[Collected data]
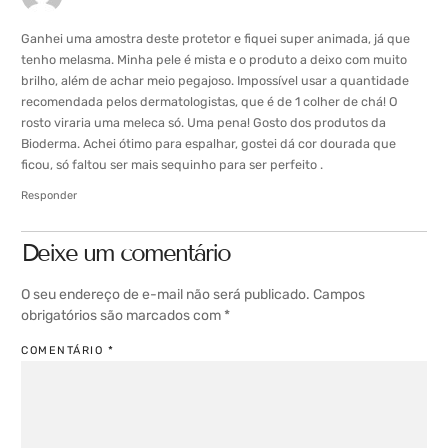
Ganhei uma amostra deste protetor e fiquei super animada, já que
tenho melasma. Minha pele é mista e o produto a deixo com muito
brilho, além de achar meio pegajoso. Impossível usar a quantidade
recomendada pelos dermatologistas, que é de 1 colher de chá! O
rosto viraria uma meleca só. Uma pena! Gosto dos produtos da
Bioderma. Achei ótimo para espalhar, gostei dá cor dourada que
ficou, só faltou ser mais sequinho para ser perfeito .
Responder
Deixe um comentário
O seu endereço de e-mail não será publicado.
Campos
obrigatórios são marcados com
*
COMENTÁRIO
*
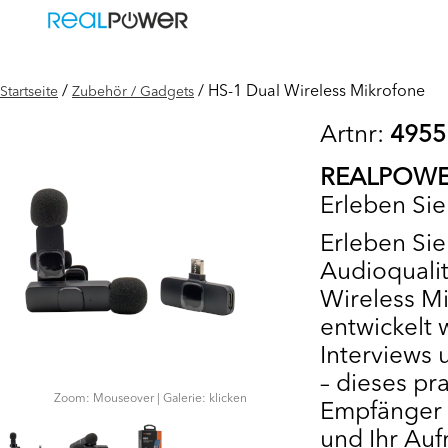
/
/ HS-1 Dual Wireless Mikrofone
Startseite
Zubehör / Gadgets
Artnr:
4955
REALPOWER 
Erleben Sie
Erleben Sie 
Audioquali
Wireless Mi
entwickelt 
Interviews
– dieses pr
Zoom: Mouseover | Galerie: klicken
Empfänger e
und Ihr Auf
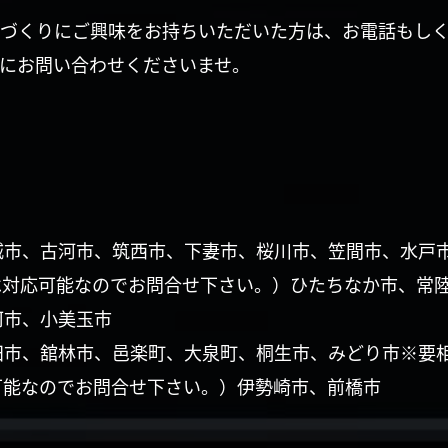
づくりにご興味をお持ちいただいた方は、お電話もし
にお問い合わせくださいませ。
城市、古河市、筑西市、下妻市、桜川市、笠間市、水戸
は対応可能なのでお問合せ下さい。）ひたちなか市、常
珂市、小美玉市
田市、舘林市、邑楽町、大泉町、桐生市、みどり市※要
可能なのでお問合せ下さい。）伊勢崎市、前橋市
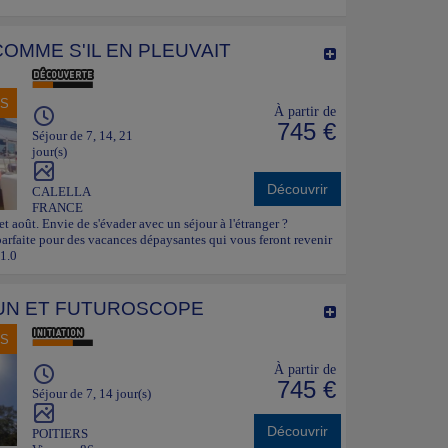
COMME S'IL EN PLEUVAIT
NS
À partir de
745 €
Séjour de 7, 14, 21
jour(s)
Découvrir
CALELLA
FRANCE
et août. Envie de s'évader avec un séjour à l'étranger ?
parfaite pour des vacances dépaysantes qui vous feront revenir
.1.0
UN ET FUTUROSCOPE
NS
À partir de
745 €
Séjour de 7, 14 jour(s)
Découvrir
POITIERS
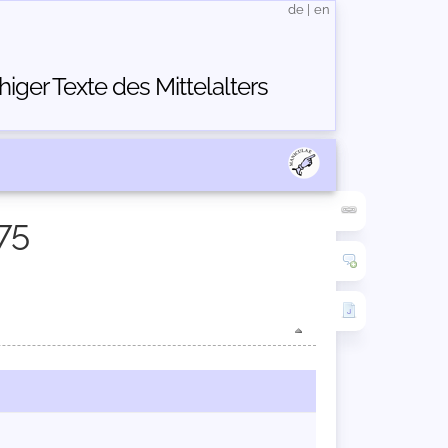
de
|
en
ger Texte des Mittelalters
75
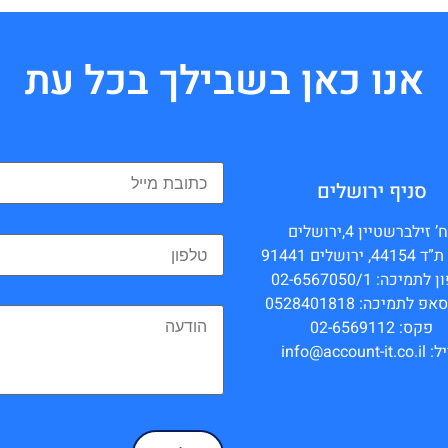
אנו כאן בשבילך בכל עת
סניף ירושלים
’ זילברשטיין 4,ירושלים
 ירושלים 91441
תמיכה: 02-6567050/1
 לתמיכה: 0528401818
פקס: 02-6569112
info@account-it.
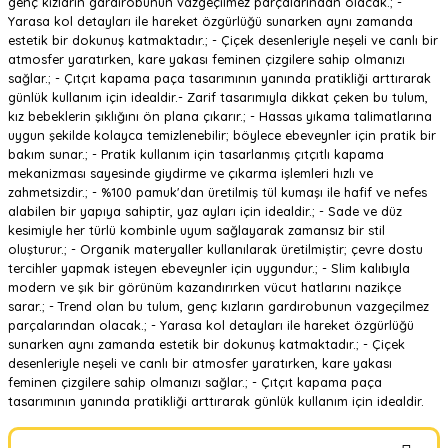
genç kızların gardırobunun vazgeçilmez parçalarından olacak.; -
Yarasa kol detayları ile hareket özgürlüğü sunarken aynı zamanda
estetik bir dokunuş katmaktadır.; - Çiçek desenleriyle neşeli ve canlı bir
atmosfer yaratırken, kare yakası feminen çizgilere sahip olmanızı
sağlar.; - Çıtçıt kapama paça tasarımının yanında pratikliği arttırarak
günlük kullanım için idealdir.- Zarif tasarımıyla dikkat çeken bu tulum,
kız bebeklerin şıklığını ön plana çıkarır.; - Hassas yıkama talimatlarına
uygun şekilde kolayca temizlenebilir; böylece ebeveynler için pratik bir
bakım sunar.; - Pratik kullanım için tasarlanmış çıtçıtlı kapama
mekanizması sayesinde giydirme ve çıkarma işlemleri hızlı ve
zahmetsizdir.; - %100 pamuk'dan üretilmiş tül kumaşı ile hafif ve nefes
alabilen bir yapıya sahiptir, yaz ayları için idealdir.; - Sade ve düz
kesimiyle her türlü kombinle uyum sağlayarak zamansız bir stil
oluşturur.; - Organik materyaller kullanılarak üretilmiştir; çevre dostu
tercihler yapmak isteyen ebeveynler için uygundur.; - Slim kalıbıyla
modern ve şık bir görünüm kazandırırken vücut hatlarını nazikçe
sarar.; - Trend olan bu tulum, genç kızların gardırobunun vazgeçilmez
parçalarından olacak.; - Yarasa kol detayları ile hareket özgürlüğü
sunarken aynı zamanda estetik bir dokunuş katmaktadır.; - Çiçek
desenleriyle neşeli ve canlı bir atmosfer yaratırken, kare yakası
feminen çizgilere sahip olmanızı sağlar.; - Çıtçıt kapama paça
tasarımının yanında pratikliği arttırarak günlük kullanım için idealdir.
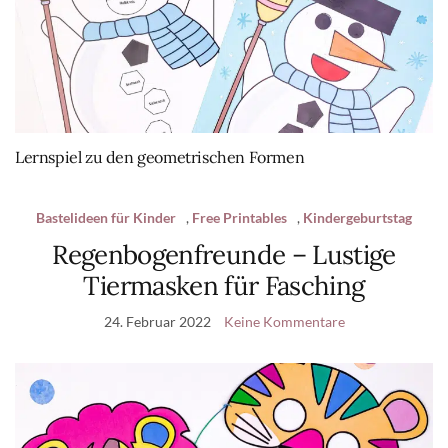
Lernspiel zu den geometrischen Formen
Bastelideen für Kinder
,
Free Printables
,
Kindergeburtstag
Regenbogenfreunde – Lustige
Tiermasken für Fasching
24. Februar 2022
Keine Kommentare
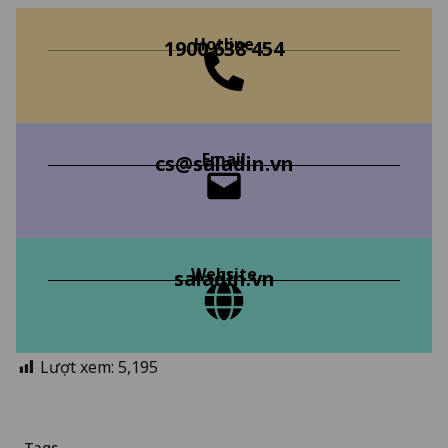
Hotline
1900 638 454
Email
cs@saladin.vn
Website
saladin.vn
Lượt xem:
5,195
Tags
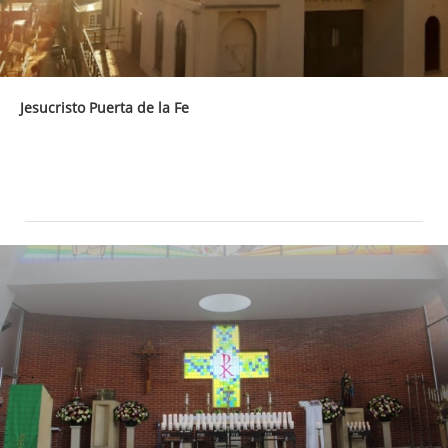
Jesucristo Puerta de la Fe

#### REQUEST:
Turn every line of text read from the pictures in the data into a single numbered list, leaving out blank lines. Do not include the pictures in the answer.

#### PROBLEM SOLUTION:
1. Ganhei uma amostra deste protetor e fiquei super animada, já que
2. tenho melasma. Minha pele é mista e o produto a deixo com muito
3. brilho, além de achar meio pegajoso. Impossível usar a quantidade
4. recomendada pelos dermatologistas, que é de 1 colher de chá! O
5. rosto viraria uma meleca só. Uma pena! Gosto dos produtos da
6. Bioderma. Achei ótimo para espalhar, gostei dá cor dourada que
7. ficou, só faltou ser mais sequinho para ser perfeito .
8. Responder
9. Deixe um comentário
10. O seu endereço de e-mail não será publicado.
11. Campos
12. obrigatórios são marcados com
13. *
14. COMENTÁRIO
15. *
16. /
17. / HS-1 Dual Wireless Mikrofone
18. Startseite
19. Zubehör / Gadgets
20. Artnr:
21. 4955
22. REALPOWER 
23. Erleben Sie
24. Erleben Sie 
25. Audioquali
26. Wireless Mi
27. entwickelt 
28. Interviews
29. – dieses pr
30. Zoom: Mouseover | Galerie: klicken
31. Empfänger e
32. und Ihr Auf
33. づくりにご興味をお持ちいただいた方は、お電話もし
34. にお問い合わせくださいませ。
35. 城市、古河市、筑西市、下妻市、桜川市、笠間市、水戸
36. は対応可能なのでお問合せ下さい。）ひたちなか市、常
37. 珂市、小美玉市
38. 田市、舘林市、邑楽町、大泉町、桐生市、みどり市※要
39. 可能なのでお問合せ下さい。）伊勢崎市、前橋市
40. COMME S'IL EN PLEUVAIT
41. NS
42. À partir de
43. 745 €
44. Séjour de 7, 14, 21
45. jour(s)
46. Découvrir
47. CALELLA
48. FRANCE
49. et août. Envie de s'évader avec un séjour à l'étranger ?
50. parfaite pour des vacances dépaysantes qui vous feront revenir
51. .1.0
52. UN ET FUTUROSCOPE
53. NS
54. À partir de
55. 745 €
56. Séjour de 7, 14 jour(s)
57. Découvrir
58. POITIERS
59. de
60. |
61. en
62. ger Texte des Mittelalters
63. 75
64. אנו כאן בשבילך בכל עת
65. סניף ירושלים
66. ’ זילברשטיין 4,ירושלים
67.  ירושלים 91441
68. תמיכה: 02-6567050/1
69.  לתמיכה: 0528401818
70. פקס: 02-6569112
71. info@account-it.
72. genç kızların gardırobunun vazgeçilmez parçalarından olacak.; -
73. Yarasa kol detayları ile hareket özgürlüğü sunarken aynı zamanda
74. estetik bir dokunuş katmaktadır.; - Çiçek desenleriyle neşeli ve canlı bir
75. atmosfer yaratırken, kare yakası feminen çizgilere sahip olmanızı
76. sağlar.; - Çıtçıt kapama paça tasarımının yanında pratikliği arttırarak
77. günlük kullanım için idealdir.- Zarif tasarımıyla dikkat çeken bu tulum,
78. kız bebeklerin şıklığını ön plana çıkarır.; - Hassas yıkama talimatlarına
79. uygun şekilde kolayca temizlenebilir; böylece ebeveynler için pratik bir
80. bakım sunar.; - Pratik kullanım için tasarlanmış çıtçıtlı kapama
81. mekanizması sayesinde giydirme ve çıkarma işlemleri hızlı ve
82. zahmetsizdir.; - %100 pamuk'dan üretilmiş tül kumaşı ile hafif ve nefes
83. alabilen bir yapıya sahiptir, yaz ayları için idealdir.; - Sade ve düz
84. kesimiyle her türlü kombinle uyum sağlayarak zamansız bir stil
85. oluşturur.; - Organik materyaller kullanılarak üretilmiştir; çevre dostu
86. tercihler yapmak isteyen ebeveynler için uygundur.; - Slim kalıbıyla
87. modern ve şık bir görünüm kazandırırken vücut hatlarını nazikçe
88. sarar.; - Trend olan bu tulum, genç kızların gardırobunun vazgeçilmez
89. parçalarından olacak.; - Yarasa kol detayları ile hareket özgürlüğü
90. sunarken aynı zamanda estetik bir dokunuş katmaktadır.; - Çiçek
91. desenleriyle neşeli ve canlı bir atmosfer yaratırken, kare yakası
92. feminen çizgilere sahip olmanızı sağlar.; - Çıtçıt kapama paça
93. tasarımının yanında pratikliği arttırarak günlük kullanım için idealdir.
94. Lernspiel zu den geometrischen Formen
95. Bastelideen für Kinder
96. ,
97. Free Printables
98. ,
99. Kindergeburtstag
100. Regenbogenfreunde – Lustige
101. Tiermasken für Fasching
102. 24. Februar 2022
103. Keine Kommentare
104. Hotline
105. 1900 638 454
106. Email
107. cs@saladin.vn
108. Website
109. saladin.vn
110. Lượt xem:
111. 5,195
112. Tags
113. Jesucristo Puerta de la Fe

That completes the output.